__Exercises__:
- A) Reproduce the passage on the nuclear disarmament convention word for word from "Article 5 then" to "by the Convention.".
- B) Check each statement against the passage on the nuclear disarmament convention. Answer yes or no for each, and quote the words of the passage that decide it.
(i) Article 5 deals with proposals for further effective measures of nuclear disarmament.
(ii) The Convention is closed to new Parties once it has entered into force.
(iii) The Meetings of the States Parties are provided for in Article 7.
- C) Extend the passage on the nuclear disarmament convention, starting after its final sentence.

__Extract to read__:

Article 5 then becomes very relevant, since it deals with proposals for further effective measures of nuclear disarmament, including the verified and irreversible elimination of any remaining nuclear weapons programmes, especially through Protocols to be considered by the Parties to the Convention. States that become Parties to the Convention and which possess nuclear weapons manufactured or otherwise acquired before December 5, 2001 can avail themselves of the possibility of proposing further effective measures relating to their nuclear disarmament to be considered by the States Parties at their Meetings as provided for in Article 9 and adopted by the Convention.
In this way, the Convention remains permanently open to the inclusion of new Parties that decide to eliminate their own nuclear arsenals according to the provisions of the Convention and then accede to it at a time of their own choosing. Significant segments of public opinion in States that do not possess nuclear weapons themselves, but which have nuclear hosting or nuclear sharing arrangements with nuclear weapon States could be attracted to this possibility and help bring about changes in the current attitudes of their governments.

Page-level text extractions
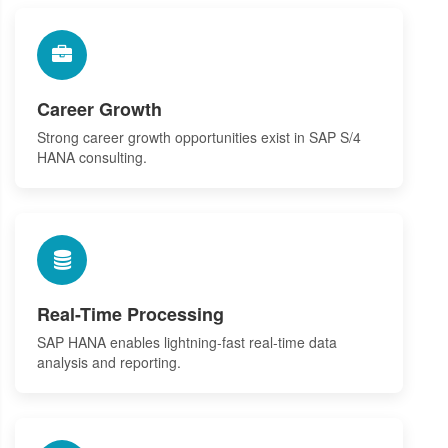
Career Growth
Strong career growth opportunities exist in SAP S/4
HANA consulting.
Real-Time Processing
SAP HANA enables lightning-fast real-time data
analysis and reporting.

==

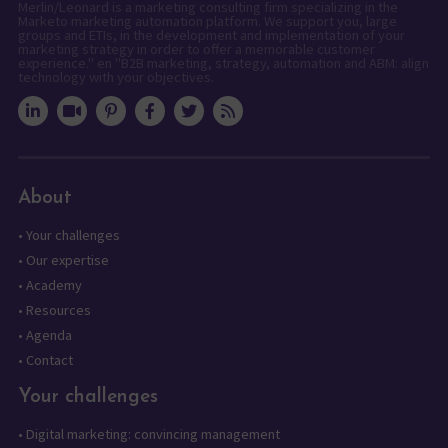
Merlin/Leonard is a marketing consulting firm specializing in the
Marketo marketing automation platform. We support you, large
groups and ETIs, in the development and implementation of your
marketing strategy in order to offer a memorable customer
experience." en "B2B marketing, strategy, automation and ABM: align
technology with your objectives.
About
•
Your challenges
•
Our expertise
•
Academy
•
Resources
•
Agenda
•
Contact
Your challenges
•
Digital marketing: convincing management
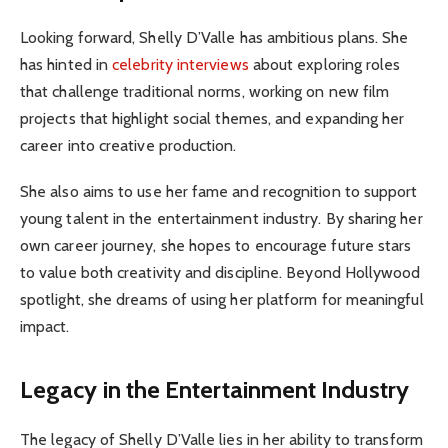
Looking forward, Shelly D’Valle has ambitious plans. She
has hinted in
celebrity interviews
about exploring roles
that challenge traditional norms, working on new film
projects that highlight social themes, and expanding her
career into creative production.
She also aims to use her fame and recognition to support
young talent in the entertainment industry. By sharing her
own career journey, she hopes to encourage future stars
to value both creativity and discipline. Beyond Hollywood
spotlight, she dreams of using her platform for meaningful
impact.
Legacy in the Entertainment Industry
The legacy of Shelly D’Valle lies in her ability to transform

...

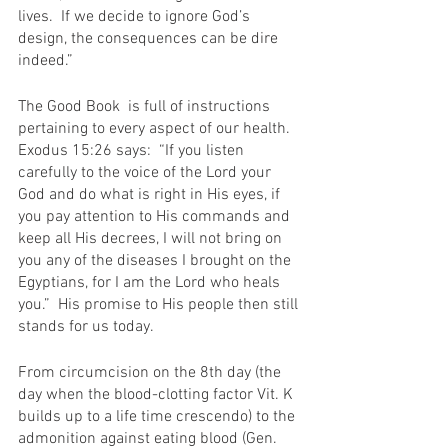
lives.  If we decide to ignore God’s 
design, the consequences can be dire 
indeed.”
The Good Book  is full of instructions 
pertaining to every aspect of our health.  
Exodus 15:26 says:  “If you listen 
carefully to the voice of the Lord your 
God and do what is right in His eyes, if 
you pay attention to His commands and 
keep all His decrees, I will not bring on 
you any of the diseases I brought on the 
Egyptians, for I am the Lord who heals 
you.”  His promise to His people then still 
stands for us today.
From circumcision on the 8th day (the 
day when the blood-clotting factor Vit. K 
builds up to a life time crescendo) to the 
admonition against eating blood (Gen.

__Answer list__:
- A)
Article 5 then becomes very relevant, since it deals with proposals for further effective measures of nuclear disarmament, including the verified and irreversible elimination of any remaining nuclear weapons programmes, especially through Protocols to be considered by the Parties to the Convention. States that become Parties to the Convention and which possess nuclear weapons manufactured or otherwise acquired before December 5, 2001 can avail themselves of the possibility of proposing further effective measures relating to their nuclear disarmament to be considered by the States Parties at their Meetings as provided for in Article 9 and adopted by the Convention.

- B)
(i) Yes: "it deals with proposals for further effective measures of nuclear disarmament"
(ii) No: "the Convention remains permanently open to the inclusion of new Parties"
(iii) No: "as provided for in Article 9"

- C)
The remaining draft provisions are quite clear and should not raise much controversy. Article 6 is in line with the humanitarian inspiration of the Convention. Article 9 makes possibe for States not Party to attend the Meetings and Review Conferences as observers. Article 13 is innovative inasmuch as it fosters adherence to the Convention by calling upon on States party to “encourage” non-Parties to ratify, accept, approve or accede to it. Explicit mention is made in Article 19 to the fact that the Convention does not affect the rights and obligations of Parties to the Treaty on the Non-proliferation of Nuclear Weapons.
The text presented by President Whyte-Gómez avoids the establishment of different categories among the Parties to the future Convention and keeps open future accession by States that possess or host huclear weapons as described above.
States that possess nuclear weapons and some of their allies have repeatedly voiced opposition to the prohibition treaty, while non-nuclear-weapon States have become incresingly critical of what they regard as lack of political willl on the part of the possessor States to honor their nuclear disarmament obligations under Article VI of the NPT.
The success of the Convention and its ability to evolve over time into a universal instrument codifying the repudiation of nuclear weapons will depend on the response of public and specialized opinion worldwide, particularly in States that remain initially outside its purview. States that become Parties to the Convention, as well as civil society organizations supporting it have a special responsibility to work toward its universalization.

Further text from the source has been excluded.